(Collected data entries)

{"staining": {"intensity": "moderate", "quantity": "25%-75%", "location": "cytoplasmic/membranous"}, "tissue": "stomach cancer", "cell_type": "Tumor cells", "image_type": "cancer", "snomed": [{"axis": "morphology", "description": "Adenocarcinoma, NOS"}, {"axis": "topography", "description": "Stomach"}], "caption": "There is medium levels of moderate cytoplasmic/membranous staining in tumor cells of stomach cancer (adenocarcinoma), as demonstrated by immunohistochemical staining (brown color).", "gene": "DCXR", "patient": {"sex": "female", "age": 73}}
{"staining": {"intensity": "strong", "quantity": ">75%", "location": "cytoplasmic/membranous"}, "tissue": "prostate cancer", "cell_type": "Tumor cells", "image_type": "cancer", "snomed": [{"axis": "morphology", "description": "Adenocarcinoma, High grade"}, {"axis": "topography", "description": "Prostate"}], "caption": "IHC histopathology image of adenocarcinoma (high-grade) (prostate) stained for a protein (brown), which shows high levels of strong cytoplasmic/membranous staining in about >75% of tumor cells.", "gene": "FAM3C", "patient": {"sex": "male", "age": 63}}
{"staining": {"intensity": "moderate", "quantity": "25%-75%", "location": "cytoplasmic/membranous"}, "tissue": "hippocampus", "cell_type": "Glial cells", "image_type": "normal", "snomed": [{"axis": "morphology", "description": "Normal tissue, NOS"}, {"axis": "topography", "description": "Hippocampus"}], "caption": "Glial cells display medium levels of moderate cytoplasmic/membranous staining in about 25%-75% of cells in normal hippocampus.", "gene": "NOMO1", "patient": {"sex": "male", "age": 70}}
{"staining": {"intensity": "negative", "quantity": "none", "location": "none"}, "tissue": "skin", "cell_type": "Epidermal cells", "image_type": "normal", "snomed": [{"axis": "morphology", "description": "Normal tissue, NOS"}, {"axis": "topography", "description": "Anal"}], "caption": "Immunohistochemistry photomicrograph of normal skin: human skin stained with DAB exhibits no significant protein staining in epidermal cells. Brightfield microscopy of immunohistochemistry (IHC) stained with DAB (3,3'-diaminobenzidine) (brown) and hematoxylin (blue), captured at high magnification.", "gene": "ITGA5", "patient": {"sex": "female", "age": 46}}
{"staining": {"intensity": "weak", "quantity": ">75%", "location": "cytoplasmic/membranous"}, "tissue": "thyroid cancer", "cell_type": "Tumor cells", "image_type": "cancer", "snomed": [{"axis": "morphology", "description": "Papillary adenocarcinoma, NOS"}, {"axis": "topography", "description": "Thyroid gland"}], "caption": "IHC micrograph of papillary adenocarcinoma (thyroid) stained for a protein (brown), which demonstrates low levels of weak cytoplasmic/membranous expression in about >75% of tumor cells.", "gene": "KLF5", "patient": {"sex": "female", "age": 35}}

Task instructions => Copy out, exactly and alone, the lines of the entries above between the ones holding "cells display medium" and "photomicrograph of normal", inclusive.

Solution below =>
{"staining": {"intensity": "moderate", "quantity": "25%-75%", "location": "cytoplasmic/membranous"}, "tissue": "hippocampus", "cell_type": "Glial cells", "image_type": "normal", "snomed": [{"axis": "morphology", "description": "Normal tissue, NOS"}, {"axis": "topography", "description": "Hippocampus"}], "caption": "Glial cells display medium levels of moderate cytoplasmic/membranous staining in about 25%-75% of cells in normal hippocampus.", "gene": "NOMO1", "patient": {"sex": "male", "age": 70}}
{"staining": {"intensity": "negative", "quantity": "none", "location": "none"}, "tissue": "skin", "cell_type": "Epidermal cells", "image_type": "normal", "snomed": [{"axis": "morphology", "description": "Normal tissue, NOS"}, {"axis": "topography", "description": "Anal"}], "caption": "Immunohistochemistry photomicrograph of normal skin: human skin stained with DAB exhibits no significant protein staining in epidermal cells. Brightfield microscopy of immunohistochemistry (IHC) stained with DAB (3,3'-diaminobenzidine) (brown) and hematoxylin (blue), captured at high magnification.", "gene": "ITGA5", "patient": {"sex": "female", "age": 46}}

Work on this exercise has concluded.